Jeff

the city and the city

So last night I stayed up for 5 hours reading/finishing the book I have been on for the past few weeks. It was one of the best books I have read of recent. It is called The City & The City by China Mieville. He calls it “weird fiction” which places the genre in a sort of weird middle ground. I first heard of the book when it tied for the 2010 Hugo prize with The Windup Girl, another book I have read. The Hugo prize is a prestigious prize given out for Science Fiction and Fantasy writing each year, and I find that the selections are very deserving. But it is hard to classify this as sci fi or fantasy, yet I in some grey sense of the idea of fantasy, it fits in. It is more of a detective story set in a slightly fantastical setting. Nothing pulp, like magic or dragons, just a regular world with a twist…
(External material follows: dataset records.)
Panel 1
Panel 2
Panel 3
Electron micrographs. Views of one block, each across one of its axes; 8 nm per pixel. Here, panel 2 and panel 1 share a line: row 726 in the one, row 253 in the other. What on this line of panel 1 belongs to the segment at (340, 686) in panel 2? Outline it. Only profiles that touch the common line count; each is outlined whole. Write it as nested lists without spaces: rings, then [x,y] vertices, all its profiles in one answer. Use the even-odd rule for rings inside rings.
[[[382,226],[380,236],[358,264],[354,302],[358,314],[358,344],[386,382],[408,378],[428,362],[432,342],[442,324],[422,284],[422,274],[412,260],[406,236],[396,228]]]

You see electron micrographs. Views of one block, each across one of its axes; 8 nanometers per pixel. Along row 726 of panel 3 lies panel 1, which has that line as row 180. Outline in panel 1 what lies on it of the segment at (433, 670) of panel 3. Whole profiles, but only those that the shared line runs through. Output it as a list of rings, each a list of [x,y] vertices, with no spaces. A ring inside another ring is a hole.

The story follows a detective solving a crime. The twist is a very odd concept that is ingrained in everything that goes on in the story and the author remains very dedicated to the concept. Maybe it is that dedication to the concept that makes the story so interesting. The concept is also slowly revealed in the first 20% of the book (once you get a Kindle, you are stuck using percentages) as you remained veiled that something odd is going on until it is finally explained. He then continues to weave this odd world as the protagonist travels through it. The mystery continues to slowly develop and get more mysterious, but at the same time, I felt that the end result was more of a let down. The major drawing point for me was the mystery and the concept in which it was twisted with the setting. Yet in the end, it seemed to lack some of that spectacular oddity that fleshed out such an interesting world. The characters were interesting, but dull. They held some personality, but seemed to have odd mood swings and were hard to be believable. Sometimes it was frustrating reading their conversations or trying to understand their odd behavior. It also hurt that he would spend some time developing a character and then forget them as the story moved on. It feels like the characters become a vehicle for the actual star, the setting, which for me was true. But the setting doesn’t draw any emotional investment, I don’t feel bad when a building gets blown up or a character moves to another house.
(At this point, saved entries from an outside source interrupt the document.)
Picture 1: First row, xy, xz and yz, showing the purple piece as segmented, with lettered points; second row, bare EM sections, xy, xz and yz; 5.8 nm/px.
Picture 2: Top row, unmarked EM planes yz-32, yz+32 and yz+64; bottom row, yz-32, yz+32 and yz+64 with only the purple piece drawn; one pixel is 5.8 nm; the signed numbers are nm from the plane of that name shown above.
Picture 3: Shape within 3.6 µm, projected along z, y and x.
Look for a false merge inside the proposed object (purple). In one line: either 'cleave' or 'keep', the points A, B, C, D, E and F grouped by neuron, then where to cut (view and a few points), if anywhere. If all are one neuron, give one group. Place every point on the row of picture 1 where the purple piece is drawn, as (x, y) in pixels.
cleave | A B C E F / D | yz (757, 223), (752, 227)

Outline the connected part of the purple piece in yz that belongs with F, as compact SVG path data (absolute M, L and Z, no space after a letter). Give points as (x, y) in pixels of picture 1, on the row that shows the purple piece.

So I find the “hangover” from the book very minimal, which is sad. Usually when I read a good book, it means the characters are very developed and I am drawn into their world. I develop an emotional attachment/investment in the characters and begin to care about them somewhat, as their adventure is something I am beginning to share in (this is why I have to stop watching movies about heartbreak, those suck). When the story is over, I usually end up sitting around realizing that the adventure is over. The characters are done and I will not get to know what happens from then on, which is tough. In this book, there was none of that, which makes it seem a let down compared to past books.

I would recommend anyone who is interested in something slightly different to try this. It is a unique book that is hard to classify. The concept is good because of the dedication the author has for it, but it inevitably damages the characters and you are left with a setting and a mystery and some random blobs of characters that you really don’t care about. I would still say read it, its like a new food which is always worth a try.